Кубе все не удавалось пробраться внутрь, чтобы отщипнуть хотя бы кусочек от этого добра, потому что Кольман со Старым Мышкой то и дело подкидывали ему новую работу. Сначала он чистил двор от пыли, потом белил забор, и, наконец, ему пришлось запрячь коренастого мышастого мерина в бричку и отправиться в Бжостек, в аптеку Лукасевича, за керосином и полынной настойкой по чешскому рецепту. Руки у Кубы были заняты, но он все равно сумел разглядеть Мальву, суетившуюся вместе с другими бабами. Этого было достаточно. Она не исчезла.

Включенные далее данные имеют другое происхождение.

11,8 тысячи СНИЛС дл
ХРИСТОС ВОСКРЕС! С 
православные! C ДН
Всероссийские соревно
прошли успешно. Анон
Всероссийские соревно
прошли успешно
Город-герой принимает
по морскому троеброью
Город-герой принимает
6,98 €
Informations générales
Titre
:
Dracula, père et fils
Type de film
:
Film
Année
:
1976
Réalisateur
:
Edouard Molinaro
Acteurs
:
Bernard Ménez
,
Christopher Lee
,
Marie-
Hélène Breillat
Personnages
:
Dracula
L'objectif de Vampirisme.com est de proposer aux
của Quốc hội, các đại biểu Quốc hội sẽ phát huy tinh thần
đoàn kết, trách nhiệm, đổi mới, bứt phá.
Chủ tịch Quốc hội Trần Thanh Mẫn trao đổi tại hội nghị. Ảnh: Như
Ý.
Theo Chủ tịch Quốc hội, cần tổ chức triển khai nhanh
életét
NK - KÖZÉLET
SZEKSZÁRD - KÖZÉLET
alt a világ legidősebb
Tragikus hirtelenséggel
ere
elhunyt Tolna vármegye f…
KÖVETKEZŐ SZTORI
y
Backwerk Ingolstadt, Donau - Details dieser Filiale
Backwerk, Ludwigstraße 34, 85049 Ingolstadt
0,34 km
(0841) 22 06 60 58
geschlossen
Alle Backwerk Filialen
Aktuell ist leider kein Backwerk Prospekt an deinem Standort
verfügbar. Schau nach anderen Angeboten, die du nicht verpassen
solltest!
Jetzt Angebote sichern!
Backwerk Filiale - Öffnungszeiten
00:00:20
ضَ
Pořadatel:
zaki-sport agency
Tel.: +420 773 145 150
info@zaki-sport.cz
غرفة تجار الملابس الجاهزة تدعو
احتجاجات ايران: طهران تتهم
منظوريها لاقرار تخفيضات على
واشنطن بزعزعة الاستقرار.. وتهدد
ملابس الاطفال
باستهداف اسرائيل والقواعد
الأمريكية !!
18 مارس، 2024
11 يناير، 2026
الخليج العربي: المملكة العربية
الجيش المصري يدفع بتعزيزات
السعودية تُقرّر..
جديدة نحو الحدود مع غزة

За поездкой прошел целый день. Хотя Бжостек был ближайшим городком, дорога была длиной, под нещадно палящим солнцем, то вверх, то вниз, и к тому же по дождевой слякоти. Мерин же был упрям и злобен, не по-конски, а по-ослиному.

У подножия похожего на купол холма, на котором возвышался городок, животное окончательно отказалось сотрудничать. Конь встал на месте, опустив голову, и пялился как бык, когда Куба пинал его и бил кнутом. Вот и пришлось тогда парню слезать с повозки и самому взбираться на крутой и размытый ливнем холм. Мерин, видно, что-то соображал, потому что чуть выше по склону поперек дороги стояла другая повозка с застрявшим в сломанном дышле волом. Вол ревел, его кривые ноги скользили по грязи, и вряд ли ему удалось бы подняться выше.